[[ PROVIDED MATERIAL open ]]
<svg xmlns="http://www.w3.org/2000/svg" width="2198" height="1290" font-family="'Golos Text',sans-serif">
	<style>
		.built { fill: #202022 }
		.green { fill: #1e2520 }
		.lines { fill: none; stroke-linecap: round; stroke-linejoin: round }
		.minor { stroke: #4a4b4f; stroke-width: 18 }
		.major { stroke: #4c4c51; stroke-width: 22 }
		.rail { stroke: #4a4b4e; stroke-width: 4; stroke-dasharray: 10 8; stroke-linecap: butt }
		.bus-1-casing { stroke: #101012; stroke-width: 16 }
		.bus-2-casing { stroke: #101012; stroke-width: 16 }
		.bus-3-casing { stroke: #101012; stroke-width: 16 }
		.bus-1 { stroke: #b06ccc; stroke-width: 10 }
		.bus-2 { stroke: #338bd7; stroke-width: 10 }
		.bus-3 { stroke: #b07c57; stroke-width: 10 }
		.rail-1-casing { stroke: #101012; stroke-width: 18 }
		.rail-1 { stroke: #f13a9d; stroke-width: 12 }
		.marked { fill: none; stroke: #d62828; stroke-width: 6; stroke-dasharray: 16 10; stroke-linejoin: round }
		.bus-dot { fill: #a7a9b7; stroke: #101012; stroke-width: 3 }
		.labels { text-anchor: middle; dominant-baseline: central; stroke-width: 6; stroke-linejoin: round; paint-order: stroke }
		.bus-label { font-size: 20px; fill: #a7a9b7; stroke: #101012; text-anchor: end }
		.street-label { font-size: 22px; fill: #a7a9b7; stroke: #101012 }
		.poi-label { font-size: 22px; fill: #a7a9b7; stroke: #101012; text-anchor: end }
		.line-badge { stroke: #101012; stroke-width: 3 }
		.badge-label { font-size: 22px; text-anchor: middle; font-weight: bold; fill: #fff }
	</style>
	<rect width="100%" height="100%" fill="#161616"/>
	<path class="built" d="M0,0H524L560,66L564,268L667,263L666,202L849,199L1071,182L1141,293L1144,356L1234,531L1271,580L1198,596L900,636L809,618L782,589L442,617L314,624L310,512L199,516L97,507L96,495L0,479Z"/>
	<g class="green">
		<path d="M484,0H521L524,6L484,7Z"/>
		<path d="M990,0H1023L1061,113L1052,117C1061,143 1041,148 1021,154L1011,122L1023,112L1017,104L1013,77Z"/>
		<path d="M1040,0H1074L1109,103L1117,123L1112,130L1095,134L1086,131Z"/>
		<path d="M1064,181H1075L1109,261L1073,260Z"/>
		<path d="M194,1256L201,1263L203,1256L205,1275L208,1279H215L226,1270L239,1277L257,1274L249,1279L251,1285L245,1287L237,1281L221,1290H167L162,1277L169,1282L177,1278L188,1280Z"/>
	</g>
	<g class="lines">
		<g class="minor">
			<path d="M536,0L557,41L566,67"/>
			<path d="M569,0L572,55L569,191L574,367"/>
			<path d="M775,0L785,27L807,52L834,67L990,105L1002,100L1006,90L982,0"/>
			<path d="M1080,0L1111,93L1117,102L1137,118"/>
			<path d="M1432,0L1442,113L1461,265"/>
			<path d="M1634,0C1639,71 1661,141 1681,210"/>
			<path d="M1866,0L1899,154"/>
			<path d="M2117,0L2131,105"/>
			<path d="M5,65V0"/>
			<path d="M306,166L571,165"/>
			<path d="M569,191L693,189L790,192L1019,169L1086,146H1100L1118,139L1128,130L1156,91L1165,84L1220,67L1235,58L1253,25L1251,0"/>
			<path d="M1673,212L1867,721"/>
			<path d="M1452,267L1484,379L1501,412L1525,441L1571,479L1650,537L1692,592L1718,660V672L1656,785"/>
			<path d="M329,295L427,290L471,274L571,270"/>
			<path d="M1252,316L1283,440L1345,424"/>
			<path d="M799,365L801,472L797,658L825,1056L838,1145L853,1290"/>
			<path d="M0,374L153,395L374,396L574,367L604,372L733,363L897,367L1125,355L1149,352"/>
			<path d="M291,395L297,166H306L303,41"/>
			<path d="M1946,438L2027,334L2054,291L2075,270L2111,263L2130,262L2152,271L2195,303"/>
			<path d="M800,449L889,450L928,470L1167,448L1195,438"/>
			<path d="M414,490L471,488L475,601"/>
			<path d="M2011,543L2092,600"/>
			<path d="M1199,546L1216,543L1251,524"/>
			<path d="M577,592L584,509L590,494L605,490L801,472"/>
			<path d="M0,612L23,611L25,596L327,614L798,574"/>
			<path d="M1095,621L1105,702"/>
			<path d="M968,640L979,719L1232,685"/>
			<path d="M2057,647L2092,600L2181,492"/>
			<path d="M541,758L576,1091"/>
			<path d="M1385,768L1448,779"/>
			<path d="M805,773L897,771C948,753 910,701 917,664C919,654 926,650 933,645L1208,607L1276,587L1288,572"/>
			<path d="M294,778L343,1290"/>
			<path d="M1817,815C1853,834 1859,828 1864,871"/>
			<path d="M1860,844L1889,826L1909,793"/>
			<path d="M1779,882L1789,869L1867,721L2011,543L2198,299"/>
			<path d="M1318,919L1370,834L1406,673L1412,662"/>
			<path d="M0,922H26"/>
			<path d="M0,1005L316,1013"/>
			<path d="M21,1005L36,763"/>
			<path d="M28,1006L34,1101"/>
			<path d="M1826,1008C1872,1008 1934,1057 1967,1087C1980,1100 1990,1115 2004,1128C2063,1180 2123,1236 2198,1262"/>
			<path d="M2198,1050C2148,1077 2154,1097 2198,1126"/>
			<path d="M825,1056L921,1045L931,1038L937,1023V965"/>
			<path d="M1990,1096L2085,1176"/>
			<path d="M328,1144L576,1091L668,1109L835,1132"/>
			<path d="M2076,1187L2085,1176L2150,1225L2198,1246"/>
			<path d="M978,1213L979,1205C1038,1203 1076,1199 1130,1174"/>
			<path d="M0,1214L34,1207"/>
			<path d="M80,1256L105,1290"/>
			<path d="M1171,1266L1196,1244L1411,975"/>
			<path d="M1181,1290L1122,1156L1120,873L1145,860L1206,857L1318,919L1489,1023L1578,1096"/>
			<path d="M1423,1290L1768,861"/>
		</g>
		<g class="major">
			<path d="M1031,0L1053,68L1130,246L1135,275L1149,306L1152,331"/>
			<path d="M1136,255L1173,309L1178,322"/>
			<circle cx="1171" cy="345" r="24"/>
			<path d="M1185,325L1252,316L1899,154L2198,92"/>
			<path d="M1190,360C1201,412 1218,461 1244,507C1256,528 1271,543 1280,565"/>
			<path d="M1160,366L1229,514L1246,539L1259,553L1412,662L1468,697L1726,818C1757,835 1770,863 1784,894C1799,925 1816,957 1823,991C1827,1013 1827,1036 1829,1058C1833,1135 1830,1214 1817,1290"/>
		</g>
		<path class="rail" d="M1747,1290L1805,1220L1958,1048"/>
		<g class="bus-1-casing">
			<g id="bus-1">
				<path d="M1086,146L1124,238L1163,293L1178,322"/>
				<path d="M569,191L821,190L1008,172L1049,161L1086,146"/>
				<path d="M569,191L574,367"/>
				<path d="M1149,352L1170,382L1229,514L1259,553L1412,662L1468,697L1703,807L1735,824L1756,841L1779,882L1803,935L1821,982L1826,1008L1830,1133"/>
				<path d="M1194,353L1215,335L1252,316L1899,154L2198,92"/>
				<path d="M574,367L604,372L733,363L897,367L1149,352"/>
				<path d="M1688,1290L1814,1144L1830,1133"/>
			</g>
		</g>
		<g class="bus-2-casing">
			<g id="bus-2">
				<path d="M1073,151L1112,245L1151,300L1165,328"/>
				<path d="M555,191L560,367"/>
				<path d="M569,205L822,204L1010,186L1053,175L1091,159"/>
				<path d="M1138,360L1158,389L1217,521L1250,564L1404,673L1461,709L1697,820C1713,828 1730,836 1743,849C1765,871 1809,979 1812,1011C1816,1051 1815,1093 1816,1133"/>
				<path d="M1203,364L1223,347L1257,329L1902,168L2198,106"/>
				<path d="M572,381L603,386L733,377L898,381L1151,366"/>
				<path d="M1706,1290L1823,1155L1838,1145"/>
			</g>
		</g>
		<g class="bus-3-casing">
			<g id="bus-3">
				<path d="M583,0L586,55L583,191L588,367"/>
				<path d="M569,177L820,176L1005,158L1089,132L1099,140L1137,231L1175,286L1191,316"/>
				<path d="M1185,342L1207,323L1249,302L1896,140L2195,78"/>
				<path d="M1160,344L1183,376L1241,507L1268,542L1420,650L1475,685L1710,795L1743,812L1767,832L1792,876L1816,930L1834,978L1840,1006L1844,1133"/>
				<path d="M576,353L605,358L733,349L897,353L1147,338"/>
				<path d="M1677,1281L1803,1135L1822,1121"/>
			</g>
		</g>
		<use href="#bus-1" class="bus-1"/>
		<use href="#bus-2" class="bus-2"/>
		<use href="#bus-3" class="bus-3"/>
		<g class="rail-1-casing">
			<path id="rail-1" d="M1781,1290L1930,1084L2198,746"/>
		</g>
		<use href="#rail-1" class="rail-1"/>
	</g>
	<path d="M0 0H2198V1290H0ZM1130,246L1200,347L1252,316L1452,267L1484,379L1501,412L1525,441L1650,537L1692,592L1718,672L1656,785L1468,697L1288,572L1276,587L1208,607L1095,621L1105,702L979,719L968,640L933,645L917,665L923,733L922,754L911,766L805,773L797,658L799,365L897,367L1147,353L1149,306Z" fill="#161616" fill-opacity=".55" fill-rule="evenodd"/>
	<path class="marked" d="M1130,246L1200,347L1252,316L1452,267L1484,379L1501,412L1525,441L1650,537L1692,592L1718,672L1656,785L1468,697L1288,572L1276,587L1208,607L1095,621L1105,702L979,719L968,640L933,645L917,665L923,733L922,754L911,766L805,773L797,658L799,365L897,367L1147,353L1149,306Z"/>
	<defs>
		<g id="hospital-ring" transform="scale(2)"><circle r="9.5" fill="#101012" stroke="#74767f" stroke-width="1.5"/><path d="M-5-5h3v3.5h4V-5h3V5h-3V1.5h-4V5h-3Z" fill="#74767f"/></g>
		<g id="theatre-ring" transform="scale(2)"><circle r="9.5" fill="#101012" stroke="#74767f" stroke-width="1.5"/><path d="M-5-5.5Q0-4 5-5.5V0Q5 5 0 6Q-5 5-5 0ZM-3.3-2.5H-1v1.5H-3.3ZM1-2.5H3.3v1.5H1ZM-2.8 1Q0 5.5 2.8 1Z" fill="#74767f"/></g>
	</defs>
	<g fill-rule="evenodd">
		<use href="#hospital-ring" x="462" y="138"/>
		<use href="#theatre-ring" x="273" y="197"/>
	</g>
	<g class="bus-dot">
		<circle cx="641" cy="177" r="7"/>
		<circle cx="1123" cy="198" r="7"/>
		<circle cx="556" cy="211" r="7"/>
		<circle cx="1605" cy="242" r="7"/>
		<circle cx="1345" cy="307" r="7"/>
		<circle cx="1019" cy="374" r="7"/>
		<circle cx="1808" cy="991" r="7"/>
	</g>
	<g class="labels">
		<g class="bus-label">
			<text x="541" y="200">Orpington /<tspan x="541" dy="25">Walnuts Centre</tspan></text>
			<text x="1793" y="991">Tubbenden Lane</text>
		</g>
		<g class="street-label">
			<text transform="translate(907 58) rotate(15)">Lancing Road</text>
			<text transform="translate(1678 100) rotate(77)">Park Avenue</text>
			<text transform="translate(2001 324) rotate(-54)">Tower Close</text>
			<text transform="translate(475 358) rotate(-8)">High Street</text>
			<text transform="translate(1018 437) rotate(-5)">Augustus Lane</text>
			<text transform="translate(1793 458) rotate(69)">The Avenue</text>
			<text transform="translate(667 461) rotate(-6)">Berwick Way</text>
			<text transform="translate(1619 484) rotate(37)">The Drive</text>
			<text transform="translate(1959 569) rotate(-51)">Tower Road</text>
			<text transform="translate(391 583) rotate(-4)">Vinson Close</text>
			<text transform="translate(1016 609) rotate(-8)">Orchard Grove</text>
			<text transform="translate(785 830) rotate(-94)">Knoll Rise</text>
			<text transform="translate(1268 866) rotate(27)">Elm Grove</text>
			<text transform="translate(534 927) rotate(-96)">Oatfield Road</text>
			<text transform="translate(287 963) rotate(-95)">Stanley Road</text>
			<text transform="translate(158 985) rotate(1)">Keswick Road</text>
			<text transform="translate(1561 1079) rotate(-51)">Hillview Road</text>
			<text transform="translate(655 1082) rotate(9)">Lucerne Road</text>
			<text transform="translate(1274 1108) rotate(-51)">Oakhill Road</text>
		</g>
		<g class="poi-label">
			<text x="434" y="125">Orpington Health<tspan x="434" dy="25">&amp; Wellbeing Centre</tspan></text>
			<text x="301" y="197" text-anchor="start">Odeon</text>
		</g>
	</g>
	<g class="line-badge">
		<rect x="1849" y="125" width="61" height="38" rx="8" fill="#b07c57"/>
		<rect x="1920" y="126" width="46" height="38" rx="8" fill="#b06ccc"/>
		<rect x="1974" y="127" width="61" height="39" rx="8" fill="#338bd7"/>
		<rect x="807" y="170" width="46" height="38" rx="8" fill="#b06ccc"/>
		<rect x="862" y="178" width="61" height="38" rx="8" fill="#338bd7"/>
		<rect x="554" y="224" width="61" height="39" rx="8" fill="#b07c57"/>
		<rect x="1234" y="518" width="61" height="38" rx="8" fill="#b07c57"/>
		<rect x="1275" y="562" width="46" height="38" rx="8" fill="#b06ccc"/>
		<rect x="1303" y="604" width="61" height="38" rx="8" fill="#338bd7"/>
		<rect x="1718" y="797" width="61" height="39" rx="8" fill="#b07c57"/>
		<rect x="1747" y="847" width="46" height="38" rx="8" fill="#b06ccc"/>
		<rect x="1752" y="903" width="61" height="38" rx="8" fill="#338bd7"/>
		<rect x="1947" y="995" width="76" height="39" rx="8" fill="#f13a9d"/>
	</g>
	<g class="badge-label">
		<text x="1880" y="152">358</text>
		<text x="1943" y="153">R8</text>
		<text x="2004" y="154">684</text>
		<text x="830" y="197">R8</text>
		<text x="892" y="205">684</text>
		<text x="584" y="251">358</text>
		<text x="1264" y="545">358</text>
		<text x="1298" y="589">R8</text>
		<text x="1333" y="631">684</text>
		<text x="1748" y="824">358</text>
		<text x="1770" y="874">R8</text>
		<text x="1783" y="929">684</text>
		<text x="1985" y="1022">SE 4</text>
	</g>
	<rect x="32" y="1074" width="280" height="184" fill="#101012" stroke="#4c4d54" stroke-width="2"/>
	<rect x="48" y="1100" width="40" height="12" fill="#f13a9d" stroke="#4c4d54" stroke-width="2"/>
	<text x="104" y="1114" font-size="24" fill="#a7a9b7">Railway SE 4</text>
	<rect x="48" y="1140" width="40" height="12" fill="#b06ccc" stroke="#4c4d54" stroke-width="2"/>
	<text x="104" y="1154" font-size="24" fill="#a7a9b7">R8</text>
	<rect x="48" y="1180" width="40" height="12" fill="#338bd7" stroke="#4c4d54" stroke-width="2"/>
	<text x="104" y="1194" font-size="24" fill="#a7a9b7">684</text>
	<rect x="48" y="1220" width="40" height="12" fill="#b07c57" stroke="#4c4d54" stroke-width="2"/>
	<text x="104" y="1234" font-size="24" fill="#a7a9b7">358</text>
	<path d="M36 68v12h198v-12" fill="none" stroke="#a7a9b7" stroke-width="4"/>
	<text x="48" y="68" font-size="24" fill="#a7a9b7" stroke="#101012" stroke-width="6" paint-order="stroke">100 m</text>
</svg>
[[ PROVIDED MATERIAL closed ]]
BRIEF →
The answer must consist of every line from the data that holds the string "evenodd".

RESULT →
	<path d="M0 0H2198V1290H0ZM1130,246L1200,347L1252,316L1452,267L1484,379L1501,412L1525,441L1650,537L1692,592L1718,672L1656,785L1468,697L1288,572L1276,587L1208,607L1095,621L1105,702L979,719L968,640L933,645L917,665L923,733L922,754L911,766L805,773L797,658L799,365L897,367L1147,353L1149,306Z" fill="#161616" fill-opacity=".55" fill-rule="evenodd"/>
	<g fill-rule="evenodd">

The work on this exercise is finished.